Date: 13th December 2023
Time: 13:00
Title: Exploiting faba bean genetic diversity to optimize the seed for use in plant-based diets
Location: Auditorium 1041, Biocentre 2, Viikinkaari 5
Host: Alan Schulman
Abstract: The faba bean (Vicia faba L.) was domesticated >10,000 years ago in the Fertile Crescent from an unknown or extinct wild ancestor, but the remarkable diversity and adaptability of the domesticated form has enabled it to become a truly global crop grown from sub-tropical to cool temperate agroclimatic zones. In the modern age, its scientific study and economic exploitation has been greatly overshadowed by the more protein-rich soybean, but concerns over the land use change and carbon footprint associated with soybean have led to a sharp rise in interest in faba bean as a source of “alternative” protein for the plant-based food industry, particularly in northern Europe.
Huge progress has been made in recent years in developing a sophisticated toolkit for genetic analysis in faba bean as well as in curating and characterising the genetic diversity in the primary genepool. This has enabled us to confidently begin exploring the layered effects of genetic makeup, developmental patterns and response to growth conditions in determining how the faba bean seed varies in composition. In this seminar, I will focus mainly on the protein constituents of the faba bean seed as these represent almost 30% by weight of the mature seed and are the main driver of end use and hence value of the crop. I will outline how we have approached the task of describing, quantifying and ultimately finding causative genetic variants determining nutritionally or functionally relevant changes in seed protein composition and if time permits, give some perspectives on how this growing body of understanding may be exploited to breed novel varieties of faba bean that combine both high protein quantity and quality, and how this is also relevant to a new project which aims to use bread as a vehicle to bring the health benefits of a pulse-rich diet to a much wider cross-section of the population.

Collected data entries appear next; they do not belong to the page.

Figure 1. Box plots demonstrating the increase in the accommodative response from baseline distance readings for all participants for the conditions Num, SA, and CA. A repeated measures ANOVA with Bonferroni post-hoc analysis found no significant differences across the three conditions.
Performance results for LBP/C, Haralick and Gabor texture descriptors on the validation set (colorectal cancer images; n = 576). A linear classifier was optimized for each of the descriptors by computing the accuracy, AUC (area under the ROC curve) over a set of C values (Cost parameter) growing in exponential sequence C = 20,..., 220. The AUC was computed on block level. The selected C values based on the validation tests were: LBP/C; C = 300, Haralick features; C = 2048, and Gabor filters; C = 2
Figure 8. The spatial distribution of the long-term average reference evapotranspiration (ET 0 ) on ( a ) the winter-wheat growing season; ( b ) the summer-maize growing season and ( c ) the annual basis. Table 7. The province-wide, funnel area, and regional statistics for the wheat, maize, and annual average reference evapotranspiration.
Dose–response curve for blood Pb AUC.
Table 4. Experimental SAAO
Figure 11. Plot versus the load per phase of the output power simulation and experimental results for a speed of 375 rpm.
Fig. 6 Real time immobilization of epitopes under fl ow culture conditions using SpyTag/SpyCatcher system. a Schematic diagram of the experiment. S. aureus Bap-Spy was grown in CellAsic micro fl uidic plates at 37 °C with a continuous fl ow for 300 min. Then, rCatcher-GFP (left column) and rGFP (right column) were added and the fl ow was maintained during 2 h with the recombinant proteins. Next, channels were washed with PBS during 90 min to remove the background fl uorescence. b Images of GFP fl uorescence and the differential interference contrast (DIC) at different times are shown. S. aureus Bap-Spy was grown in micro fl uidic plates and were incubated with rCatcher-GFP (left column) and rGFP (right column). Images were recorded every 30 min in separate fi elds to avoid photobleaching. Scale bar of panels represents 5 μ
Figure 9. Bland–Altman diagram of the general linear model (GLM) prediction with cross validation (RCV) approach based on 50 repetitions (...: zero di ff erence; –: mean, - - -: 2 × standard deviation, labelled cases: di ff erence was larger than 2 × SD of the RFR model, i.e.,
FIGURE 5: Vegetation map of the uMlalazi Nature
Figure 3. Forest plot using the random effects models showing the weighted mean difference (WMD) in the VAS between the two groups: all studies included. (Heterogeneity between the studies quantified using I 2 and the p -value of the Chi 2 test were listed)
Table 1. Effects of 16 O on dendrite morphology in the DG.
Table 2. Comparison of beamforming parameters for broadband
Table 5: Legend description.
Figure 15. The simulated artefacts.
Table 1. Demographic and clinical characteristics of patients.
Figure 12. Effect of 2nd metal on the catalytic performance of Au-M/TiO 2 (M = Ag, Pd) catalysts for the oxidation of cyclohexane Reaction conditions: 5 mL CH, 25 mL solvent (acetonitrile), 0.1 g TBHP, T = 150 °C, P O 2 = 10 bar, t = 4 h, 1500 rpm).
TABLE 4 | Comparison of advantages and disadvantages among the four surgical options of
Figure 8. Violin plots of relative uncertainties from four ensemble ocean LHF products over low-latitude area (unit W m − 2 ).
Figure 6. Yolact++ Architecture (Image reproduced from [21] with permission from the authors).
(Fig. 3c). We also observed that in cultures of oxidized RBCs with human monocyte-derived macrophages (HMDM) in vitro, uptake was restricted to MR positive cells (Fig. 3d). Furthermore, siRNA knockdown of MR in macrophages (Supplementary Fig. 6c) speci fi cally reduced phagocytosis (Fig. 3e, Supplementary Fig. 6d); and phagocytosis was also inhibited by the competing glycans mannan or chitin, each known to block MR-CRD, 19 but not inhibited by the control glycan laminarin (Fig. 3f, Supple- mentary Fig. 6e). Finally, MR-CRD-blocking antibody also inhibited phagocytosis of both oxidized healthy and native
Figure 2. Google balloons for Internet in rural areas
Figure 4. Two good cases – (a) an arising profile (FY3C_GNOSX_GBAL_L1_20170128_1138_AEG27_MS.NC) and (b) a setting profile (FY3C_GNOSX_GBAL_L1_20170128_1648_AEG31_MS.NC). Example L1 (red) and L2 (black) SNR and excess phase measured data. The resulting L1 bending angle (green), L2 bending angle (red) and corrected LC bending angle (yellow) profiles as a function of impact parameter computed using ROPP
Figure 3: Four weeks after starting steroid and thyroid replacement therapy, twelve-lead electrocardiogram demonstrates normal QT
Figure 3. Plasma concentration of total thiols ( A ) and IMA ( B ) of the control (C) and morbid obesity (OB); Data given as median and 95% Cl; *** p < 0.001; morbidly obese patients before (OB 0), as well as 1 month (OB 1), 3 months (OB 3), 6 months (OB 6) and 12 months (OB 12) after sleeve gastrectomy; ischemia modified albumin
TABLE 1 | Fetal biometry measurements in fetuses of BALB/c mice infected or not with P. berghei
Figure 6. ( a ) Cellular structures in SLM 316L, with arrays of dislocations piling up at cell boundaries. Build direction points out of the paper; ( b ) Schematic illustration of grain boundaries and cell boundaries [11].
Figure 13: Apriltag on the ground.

Donal is a Professor of Crop Science in the School of Agriculture, Policy and Development at the University of Reading in the UK. He was introduced to the world of legume improvement through his PhD on common bean anthracnose at the University of Paris-Sud, but has worked on maize, barley and wheat genomics and genetics as a postdoc at the Institute of Arable Crops Research (now Rothamsted Research) and as research programme leader in National Institute of Agricultural Botany, Cambridge. After moving to Reading in 2013, he returned to legumes where his group have pioneered a sequence of array and sequence-based high throughput genotyping technologies in faba bean, generated the high density genetic map used as a chromosomal scaffold for the reference faba bean genome assembly, and identified causal genes for a series of seed traits. He has recently initiated a commercial breeding programme aiming to develop novel faba bean varieties (www.fabaplus.com).